Asked why he could be successful in Seattle as a head coach compared to his other jobs, he said, "We don't have any players on a respirator. The first couple jobs I had were complete rebuilding jobs....This is first opportunity I've had to work with talents like Ray, Rashard, the nucleus, Luke (Ridnour), Nick Collision ...”
Seattle Times, July 18th, 2005
That would be a wonderful reason to hire Bob Weiss, if it were, in fact, the truth.
Unfortunately, it is not.
Sadly, while Mr. Weiss is correct in that his stints with the Spurs and Clippers were with teams that were going nowhere, he seems to have conveniently forgotten what happened in Atlanta.
Let us take a quick look at the talent on the “rebuilding job” Edelweiss was stuck with down south lo, those many years ago (all stats for 1990-91, Weiss’ first year):
Dominique Wilkins (age 29, 27 ppg, 7 rpg)
Moses Malone (age 34, 19 ppg, 10 rpg)
Doc Rivers (age 28, 13 ppg, 5 apg)
Kevin Willis (age 27, 12 ppg, 8 rpg)
And let’s not forget the other players on the Hawk bench, men such as Antoine Carr, Kenny Smith, and Spud Webb, or players that arrived later in his tenure, such as Mookie Blaylock and Stacey Augmon. Seriously, would you trade that Atlanta roster for Seattle’s right now?

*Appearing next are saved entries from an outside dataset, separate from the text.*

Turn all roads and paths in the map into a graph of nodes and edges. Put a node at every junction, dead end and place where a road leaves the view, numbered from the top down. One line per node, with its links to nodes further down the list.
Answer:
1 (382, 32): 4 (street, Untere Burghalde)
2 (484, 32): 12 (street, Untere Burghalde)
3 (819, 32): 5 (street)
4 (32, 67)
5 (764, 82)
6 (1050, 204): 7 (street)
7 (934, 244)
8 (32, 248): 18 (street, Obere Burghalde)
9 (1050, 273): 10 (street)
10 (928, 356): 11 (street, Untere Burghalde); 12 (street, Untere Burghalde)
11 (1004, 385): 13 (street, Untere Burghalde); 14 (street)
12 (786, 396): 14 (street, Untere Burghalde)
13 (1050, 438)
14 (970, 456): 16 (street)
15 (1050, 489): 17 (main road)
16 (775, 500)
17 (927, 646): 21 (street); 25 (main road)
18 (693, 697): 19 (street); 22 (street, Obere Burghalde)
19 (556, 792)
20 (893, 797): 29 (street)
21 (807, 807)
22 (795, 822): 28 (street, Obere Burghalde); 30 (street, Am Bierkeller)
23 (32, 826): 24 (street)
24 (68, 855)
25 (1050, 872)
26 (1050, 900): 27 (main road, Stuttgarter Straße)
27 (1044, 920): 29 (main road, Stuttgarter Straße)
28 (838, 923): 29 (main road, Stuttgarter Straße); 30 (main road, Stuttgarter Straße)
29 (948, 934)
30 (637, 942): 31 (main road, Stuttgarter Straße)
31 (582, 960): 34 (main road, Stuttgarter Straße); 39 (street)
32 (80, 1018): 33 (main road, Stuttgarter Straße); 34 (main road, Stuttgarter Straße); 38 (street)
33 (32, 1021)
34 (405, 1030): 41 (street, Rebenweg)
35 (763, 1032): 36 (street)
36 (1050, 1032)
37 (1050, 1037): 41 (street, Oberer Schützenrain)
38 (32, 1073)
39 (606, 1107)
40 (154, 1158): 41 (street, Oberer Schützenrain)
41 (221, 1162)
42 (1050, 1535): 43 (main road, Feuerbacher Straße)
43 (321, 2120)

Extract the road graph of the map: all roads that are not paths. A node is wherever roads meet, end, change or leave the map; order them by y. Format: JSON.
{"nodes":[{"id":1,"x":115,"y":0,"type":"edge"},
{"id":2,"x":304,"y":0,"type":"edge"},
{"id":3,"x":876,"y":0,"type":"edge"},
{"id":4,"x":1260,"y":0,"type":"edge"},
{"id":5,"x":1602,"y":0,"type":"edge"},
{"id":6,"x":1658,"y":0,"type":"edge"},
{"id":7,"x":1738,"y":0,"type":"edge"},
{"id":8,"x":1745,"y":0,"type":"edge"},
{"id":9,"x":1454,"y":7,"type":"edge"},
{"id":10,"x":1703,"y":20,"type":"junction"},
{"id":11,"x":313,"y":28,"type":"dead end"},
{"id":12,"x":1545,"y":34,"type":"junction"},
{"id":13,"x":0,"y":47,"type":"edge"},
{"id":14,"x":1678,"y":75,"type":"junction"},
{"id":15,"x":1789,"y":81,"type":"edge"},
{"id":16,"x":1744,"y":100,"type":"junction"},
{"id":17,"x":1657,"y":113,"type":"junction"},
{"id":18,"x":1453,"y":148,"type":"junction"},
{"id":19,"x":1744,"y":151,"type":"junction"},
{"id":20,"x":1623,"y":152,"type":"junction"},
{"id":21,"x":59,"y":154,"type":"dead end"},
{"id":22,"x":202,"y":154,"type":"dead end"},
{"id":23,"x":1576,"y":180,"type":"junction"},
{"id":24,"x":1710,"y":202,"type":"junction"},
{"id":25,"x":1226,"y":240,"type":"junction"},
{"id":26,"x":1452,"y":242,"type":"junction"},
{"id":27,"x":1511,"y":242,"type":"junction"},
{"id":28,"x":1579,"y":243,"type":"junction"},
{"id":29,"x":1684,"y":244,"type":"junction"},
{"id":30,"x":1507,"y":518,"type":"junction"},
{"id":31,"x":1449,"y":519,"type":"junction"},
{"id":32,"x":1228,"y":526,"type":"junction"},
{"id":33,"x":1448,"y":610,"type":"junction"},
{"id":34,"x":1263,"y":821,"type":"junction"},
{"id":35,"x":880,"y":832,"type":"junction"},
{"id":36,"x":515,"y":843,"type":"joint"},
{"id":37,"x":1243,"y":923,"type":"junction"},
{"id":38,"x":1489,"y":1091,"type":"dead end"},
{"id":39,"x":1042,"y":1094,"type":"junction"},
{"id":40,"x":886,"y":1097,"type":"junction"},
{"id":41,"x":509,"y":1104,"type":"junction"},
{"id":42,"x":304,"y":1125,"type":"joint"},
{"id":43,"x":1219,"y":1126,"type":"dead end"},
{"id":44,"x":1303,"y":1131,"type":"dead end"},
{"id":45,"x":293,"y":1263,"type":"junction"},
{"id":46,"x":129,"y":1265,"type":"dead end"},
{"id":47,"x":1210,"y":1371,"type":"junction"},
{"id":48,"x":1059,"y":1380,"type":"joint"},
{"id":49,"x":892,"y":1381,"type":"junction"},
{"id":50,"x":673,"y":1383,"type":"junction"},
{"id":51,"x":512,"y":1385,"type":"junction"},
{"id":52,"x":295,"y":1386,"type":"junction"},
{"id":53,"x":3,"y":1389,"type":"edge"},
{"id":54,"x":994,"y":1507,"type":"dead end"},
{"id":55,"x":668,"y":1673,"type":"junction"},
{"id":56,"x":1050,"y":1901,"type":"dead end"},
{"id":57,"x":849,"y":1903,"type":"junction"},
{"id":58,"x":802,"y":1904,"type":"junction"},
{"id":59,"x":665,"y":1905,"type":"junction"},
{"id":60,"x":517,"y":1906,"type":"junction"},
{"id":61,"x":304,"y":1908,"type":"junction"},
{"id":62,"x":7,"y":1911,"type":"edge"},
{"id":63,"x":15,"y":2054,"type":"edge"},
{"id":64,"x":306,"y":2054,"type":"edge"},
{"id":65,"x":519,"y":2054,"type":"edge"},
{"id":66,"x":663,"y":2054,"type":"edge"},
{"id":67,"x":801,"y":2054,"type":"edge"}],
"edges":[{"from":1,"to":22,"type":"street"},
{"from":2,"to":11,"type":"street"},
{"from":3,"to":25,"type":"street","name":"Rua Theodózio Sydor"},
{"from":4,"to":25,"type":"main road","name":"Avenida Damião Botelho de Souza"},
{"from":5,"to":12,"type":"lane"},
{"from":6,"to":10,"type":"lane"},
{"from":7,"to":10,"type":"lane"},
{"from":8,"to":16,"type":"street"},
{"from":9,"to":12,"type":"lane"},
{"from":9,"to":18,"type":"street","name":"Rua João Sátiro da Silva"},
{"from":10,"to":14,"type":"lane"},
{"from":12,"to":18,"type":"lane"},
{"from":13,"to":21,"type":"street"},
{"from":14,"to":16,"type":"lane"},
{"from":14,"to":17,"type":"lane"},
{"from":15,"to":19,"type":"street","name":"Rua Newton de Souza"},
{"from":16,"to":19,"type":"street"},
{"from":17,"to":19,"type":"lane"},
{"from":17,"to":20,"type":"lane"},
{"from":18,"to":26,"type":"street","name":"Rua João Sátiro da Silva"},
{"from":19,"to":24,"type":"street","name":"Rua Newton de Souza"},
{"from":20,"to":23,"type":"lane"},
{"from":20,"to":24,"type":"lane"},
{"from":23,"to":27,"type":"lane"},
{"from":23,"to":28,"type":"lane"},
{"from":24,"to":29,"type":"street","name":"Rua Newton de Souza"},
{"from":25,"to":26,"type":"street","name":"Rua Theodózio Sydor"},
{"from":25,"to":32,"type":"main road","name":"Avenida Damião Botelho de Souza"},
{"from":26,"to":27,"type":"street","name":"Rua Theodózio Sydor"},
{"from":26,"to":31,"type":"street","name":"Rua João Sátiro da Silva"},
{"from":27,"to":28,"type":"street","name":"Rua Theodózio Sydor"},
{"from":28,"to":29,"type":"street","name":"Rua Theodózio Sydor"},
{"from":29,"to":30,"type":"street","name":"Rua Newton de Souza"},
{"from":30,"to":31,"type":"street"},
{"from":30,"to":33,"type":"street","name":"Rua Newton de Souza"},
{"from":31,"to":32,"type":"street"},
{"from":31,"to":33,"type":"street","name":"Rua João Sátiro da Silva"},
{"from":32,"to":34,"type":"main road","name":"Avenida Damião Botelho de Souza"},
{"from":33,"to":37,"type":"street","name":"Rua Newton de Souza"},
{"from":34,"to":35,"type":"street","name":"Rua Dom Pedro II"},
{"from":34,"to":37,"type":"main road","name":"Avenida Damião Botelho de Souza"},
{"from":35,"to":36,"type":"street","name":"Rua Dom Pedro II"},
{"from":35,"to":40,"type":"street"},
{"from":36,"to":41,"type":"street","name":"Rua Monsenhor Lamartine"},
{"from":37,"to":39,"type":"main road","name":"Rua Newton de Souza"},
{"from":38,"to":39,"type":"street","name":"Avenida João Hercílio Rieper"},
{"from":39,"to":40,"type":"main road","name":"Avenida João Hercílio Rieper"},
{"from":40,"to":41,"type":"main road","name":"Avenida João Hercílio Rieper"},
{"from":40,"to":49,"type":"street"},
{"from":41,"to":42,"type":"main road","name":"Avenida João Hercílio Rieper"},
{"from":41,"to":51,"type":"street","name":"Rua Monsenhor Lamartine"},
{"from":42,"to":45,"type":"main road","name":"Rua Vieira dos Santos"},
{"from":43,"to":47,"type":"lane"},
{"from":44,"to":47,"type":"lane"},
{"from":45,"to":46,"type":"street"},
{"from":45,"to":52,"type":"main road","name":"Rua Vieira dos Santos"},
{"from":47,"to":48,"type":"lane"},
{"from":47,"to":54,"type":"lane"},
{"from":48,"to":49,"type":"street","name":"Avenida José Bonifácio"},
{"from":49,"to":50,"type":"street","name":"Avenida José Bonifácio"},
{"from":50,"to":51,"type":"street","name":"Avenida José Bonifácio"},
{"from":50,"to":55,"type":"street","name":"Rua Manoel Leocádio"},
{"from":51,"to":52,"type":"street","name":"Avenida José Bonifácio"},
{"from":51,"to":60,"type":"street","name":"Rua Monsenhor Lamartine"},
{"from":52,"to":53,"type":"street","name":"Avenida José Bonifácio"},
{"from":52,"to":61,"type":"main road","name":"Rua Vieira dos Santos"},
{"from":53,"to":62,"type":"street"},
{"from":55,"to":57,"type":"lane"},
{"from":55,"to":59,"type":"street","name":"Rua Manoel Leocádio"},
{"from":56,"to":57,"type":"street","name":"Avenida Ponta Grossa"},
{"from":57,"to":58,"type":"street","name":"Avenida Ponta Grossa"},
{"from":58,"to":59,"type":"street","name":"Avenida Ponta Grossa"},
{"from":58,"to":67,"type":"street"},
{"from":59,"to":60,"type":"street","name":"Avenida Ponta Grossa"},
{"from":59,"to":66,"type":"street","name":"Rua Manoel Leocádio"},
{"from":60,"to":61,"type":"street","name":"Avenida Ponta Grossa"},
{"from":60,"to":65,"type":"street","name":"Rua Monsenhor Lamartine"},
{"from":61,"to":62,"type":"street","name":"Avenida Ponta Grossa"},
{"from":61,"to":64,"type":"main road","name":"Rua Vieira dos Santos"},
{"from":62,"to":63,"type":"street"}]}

Doc vs Luke? Nique vs Rashard? Willis vs Collison? Moses vs Johan Freakin' Petro?
Or how about that during Weiss’ three years in Atlanta, the Hawks never won a playoff series, then promptly advanced to the 2nd round the year after he got canned (under Lenny Wilkens)?
No, Bob, you’ll have to peddle that crap somewhere else. Look, it is evident the Sonics’ roster seems to like you, and you have a familiarity with the team that no outsider would. But, quite frankly, who cares? After all, did Larry Brown know anything about Detroit’s roster before he took them to the Championship? Did Phil Jackson in LA or Chicago?
Weiss is right, though, his failure in Atlanta was due to a lack of talent. It’s just that the lack of talent was his.